At the end of their 45-day journey, the cyclists joined them in Washington with scabby knees and arms laden with mosquito bites.
So did four members of Congress, who attended the rally on the West Lawn of the U.S. Capitol. Thirteen elected officials sent letters of support.
“From what I know about Jiang, he needs to be in jail, not Falun Gong,” Rep. Ted Poe (R-Texas) said at the rally.
“You’re peaceful, you’re compassionate, you’re tolerant, you’re people that should be respected for your beliefs instead of being persecuted by the communist tyrants in Beijing,” Rep. Ileana Ros-Lehtinen (R-Fla.) said.
Ros-Lehtinen introduced a House Resolution 343 (H.Res.343), which condemns the state-sanctioned organ harvesting of prisoners of conscience in China.
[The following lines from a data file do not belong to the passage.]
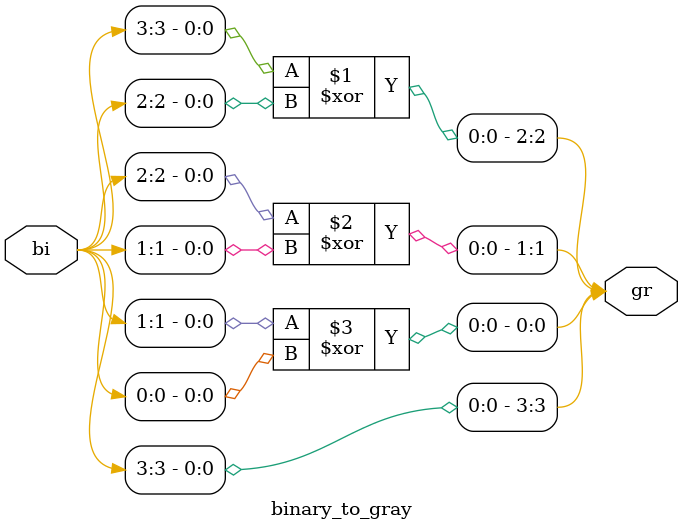
<source format=v>
module binary_to_gray(
  input [3:0]bi,
  output [3:0]gr
);
  assign gr[3] = bi[3];
  assign gr[2] = bi[3] ^ bi[2];
  assign gr[1] = bi[2] ^ bi[1];
  assign gr[0] = bi[1] ^ bi[0];
endmodule

</source>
After the rally, the Ride2Freedom group walked their bikes as part of a peaceful march, where people from around the world gathered to hold yellow banners that said “Falun Gong is Good,” and “The World Needs Truthfulness, Compassion, Forbearance.”
From afar, the banners looked like endless waves of yellow silk. It moved Sophia to see so many yellow banners, as she thought of how her grandmother was once imprisoned for holding a similar banner in Tiananmen Square.
As the sun started to set, Ware ascended on a scissor lift that overlooked the Memorial, where people were setting up for a candlelight vigil.
He relished a rare moment of silence and thought about whether the journey had succeeded.
Sure, some of the original grand plans—such as having the ride be a reality television show—didn’t come through. But it was not a failure.
The riders learned social responsibility. They learned that they had agency to create change in this world.
“Dad, do we all sit together during the vigil?” his 12-year-old son, Zachary-Omego Ware, suddenly asked from below.
“I’m telling you this is your project, you kids make the decision,” he said.
The youths, in their gray T-shirts, proceeded to scatter throughout the crowd so that their gray did not distract from the yellow formation.
Then, one by one, 12,000 tea candles lit and flickered in the dark.